Era 1994, novembro. Eu estava no terceiro ano da universidade, estudava de manhã em Maringá, cidade vizinha a Itambé, onde eu moro. Era bem cansativo pegar o ônibus todos os dias, às seis horas da manhã e retornar às treze horas. Além disso, como eu era formada no Magistério, ainda trabalhava por contrato temporário como professora pela Prefeitura da minha cidade. Então, eu chegava de Maringá e ia direto para a escola, comia alguma coisa e já entrava na sala de aula, onde ficava até às cinco horas.
Chegado o fim do ano, não via a hora do contrato acabar para eu não trabalhar mais. Seria um alívio poder só estudar. Mas minha família passava por sérios problemas financeiros. Por isso, minha mãe queria que eu continuasse trabalhando. Para sorte dela, a prefeitura abriu inscrições para um concurso de professores. Sendo assim, ela queria que eu participasse da seleção de todo jeito.
Eu, é claro, queria me safar. Estudar já era bastante cansativo: pegar ônibus, ficar numa sala de aula, voltar para Itambé, fazer trabalhos infinitos... Já estava bom demais só estudar. Trabalhar estava fora dos meus planos. Eu ainda não tinha consciência da minha realidade e de que eu já era adulta, síndrome do Peter Pan.
Como eu me recusava a ir ao RH da prefeitura, minha mãe foi até lá e buscou a ficha de inscrição para que eu a preenchesse. No entanto, eu continuava contrária a proposta. Porém uma certa dor na consciência começou a tomar conta de mim. E o incômodo foi aumentando à medida que minha mãe insistia para que eu fizesse o concurso. Mas a preguiça ainda reinava.

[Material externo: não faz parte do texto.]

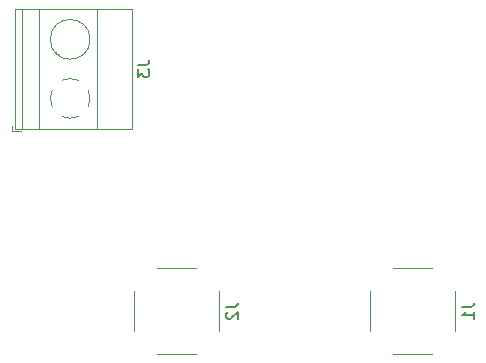
<source format=gbr>
%TF.GenerationSoftware,KiCad,Pcbnew,8.0.2*%
%TF.CreationDate,2025-01-11T01:21:35-03:00*%
%TF.ProjectId,LED,4c45442e-6b69-4636-9164-5f7063625858,rev?*%
%TF.SameCoordinates,Original*%
%TF.FileFunction,Legend,Bot*%
%TF.FilePolarity,Positive*%
%FSLAX46Y46*%
G04 Gerber Fmt 4.6, Leading zero omitted, Abs format (unit mm)*
G04 Created by KiCad (PCBNEW 8.0.2) date 2025-01-11 01:21:35*
%MOMM*%
%LPD*%
G01*
G04 APERTURE LIST*
%ADD10C,0.150000*%
%ADD11C,0.120000*%
G04 APERTURE END LIST*
D10*
X146714818Y-94166666D02*
X147429103Y-94166666D01*
X147429103Y-94166666D02*
X147571960Y-94119047D01*
X147571960Y-94119047D02*
X147667199Y-94023809D01*
X147667199Y-94023809D02*
X147714818Y-93880952D01*
X147714818Y-93880952D02*
X147714818Y-93785714D01*
X146714818Y-94547619D02*
X146714818Y-95166666D01*
X146714818Y-95166666D02*
X147095770Y-94833333D01*
X147095770Y-94833333D02*
X147095770Y-94976190D01*
X147095770Y-94976190D02*
X147143389Y-95071428D01*
X147143389Y-95071428D02*
X147191008Y-95119047D01*
X147191008Y-95119047D02*
X147286246Y-95166666D01*
X147286246Y-95166666D02*
X147524341Y-95166666D01*
X147524341Y-95166666D02*
X147619579Y-95119047D01*
X147619579Y-95119047D02*
X147667199Y-95071428D01*
X147667199Y-95071428D02*
X147714818Y-94976190D01*
X147714818Y-94976190D02*
X147714818Y-94690476D01*
X147714818Y-94690476D02*
X147667199Y-94595238D01*
X147667199Y-94595238D02*
X147619579Y-94547619D01*
X154204819Y-114666666D02*
X154919104Y-114666666D01*
X154919104Y-114666666D02*
X155061961Y-114619047D01*
X155061961Y-114619047D02*
X155157200Y-114523809D01*
X155157200Y-114523809D02*
X155204819Y-114380952D01*
X155204819Y-114380952D02*
X155204819Y-114285714D01*
X154300057Y-115095238D02*
X154252438Y-115142857D01*
X154252438Y-115142857D02*
X154204819Y-115238095D01*
X154204819Y-115238095D02*
X154204819Y-115476190D01*
X154204819Y-115476190D02*
X154252438Y-115571428D01*
X154252438Y-115571428D02*
X154300057Y-115619047D01*
X154300057Y-115619047D02*
X154395295Y-115666666D01*
X154395295Y-115666666D02*
X154490533Y-115666666D01*
X154490533Y-115666666D02*
X154633390Y-115619047D01*
X154633390Y-115619047D02*
X155204819Y-115047619D01*
X155204819Y-115047619D02*
X155204819Y-115666666D01*
X174204819Y-114666666D02*
X174919104Y-114666666D01*
X174919104Y-114666666D02*
X175061961Y-114619047D01*
X175061961Y-114619047D02*
X175157200Y-114523809D01*
X175157200Y-114523809D02*
X175204819Y-114380952D01*
X175204819Y-114380952D02*
X175204819Y-114285714D01*
X175204819Y-115666666D02*
X175204819Y-115095238D01*
X175204819Y-115380952D02*
X174204819Y-115380952D01*
X174204819Y-115380952D02*
X174347676Y-115285714D01*
X174347676Y-115285714D02*
X174442914Y-115190476D01*
X174442914Y-115190476D02*
X174490533Y-115095238D01*
D11*
%TO.C,J3*%
X136100000Y-99800000D02*
X136840000Y-99800000D01*
X136100000Y-99300000D02*
X136100000Y-99800000D01*
X136340000Y-99560000D02*
X146261000Y-99560000D01*
X146261000Y-89440000D02*
X146261000Y-99560000D01*
X143301000Y-89440000D02*
X143301000Y-99560000D01*
X138400000Y-89440000D02*
X138400000Y-99560000D01*
X136900000Y-89440000D02*
X136900000Y-99560000D01*
X136340000Y-89440000D02*
X136340000Y-99560000D01*
X139931000Y-93274000D02*
X139977000Y-93227000D01*
X139726000Y-93069000D02*
X139761000Y-93034000D01*
X142239000Y-90965000D02*
X142275000Y-90930000D01*
X142023000Y-90772000D02*
X142069000Y-90725000D01*
X136340000Y-89440000D02*
X146261000Y-89440000D01*
X141684000Y-98535000D02*
G75*
G02*
X140316958Y-98535427I-684001J1534993D01*
G01*
X142535000Y-96316000D02*
G75*
G02*
X142535427Y-97683042I-1534993J-684001D01*
G01*
X139465000Y-97684000D02*
G75*
G02*
X139319747Y-96971195I1535001J683999D01*
G01*
X139320000Y-97000000D02*
G75*
G02*
X139465244Y-96316682I1680000J0D01*
G01*
X140316000Y-95465000D02*
G75*
G02*
X141683042Y-95464573I684000J-1535000D01*
G01*
X142680000Y-92000000D02*
G75*
G02*
X139320000Y-92000000I-1680000J0D01*
G01*
X139320000Y-92000000D02*
G75*
G02*
X142680000Y-92000000I1680000J0D01*
G01*
%TO.C,J2*%
X148340000Y-118610000D02*
X151660000Y-118610000D01*
X153610000Y-113340000D02*
X153610000Y-116660000D01*
X146390000Y-113340000D02*
X146390000Y-116660000D01*
X148340000Y-111390000D02*
X151660000Y-111390000D01*
%TO.C,J1*%
X168340000Y-118610000D02*
X171660000Y-118610000D01*
X173610000Y-113340000D02*
X173610000Y-116660000D01*
X166390000Y-113340000D02*
X166390000Y-116660000D01*
X168340000Y-111390000D02*
X171660000Y-111390000D01*
%TD*%
M02*

</source>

Então tive uma ideia brilhante para aliviar meu remorso. Decidi consultar a opinião divina. Pensei: "Vou abrir a Bíblia e ler um versículo, que será a vontade de Deus. O que ele disser para eu fazer, eu faço." Mas na verdade, no fundo do meu eu interior, pensei: "A Bíblia tem 31.105 versículos*. Eu abro em qualquer um, leio e fico em paz com minha consciência. Afinal, Deus não disse nada. Será impossível encontrar no meio de tantos versículos um que me mande trabalhar." Como diria Machado de Assis: "Capciosa natureza!"
Mãos à obra. Peguei a Bíblia e ainda matutei: "Vou ler só um versículo para não correr nenhum risco." Abri em 2ª Tessalonicenses, capítulo 3, versículo 10, no qual está escrito: "Porque, quando ainda estávamos convosco, vos mandamos isto, que, se alguém não quiser trabalhar, também não coma."
...
*Bíblia Almeida Revista e Corrigida.
Machado de Assis, do conto Uns braços.
Machado de Assis, do conto Uns braços.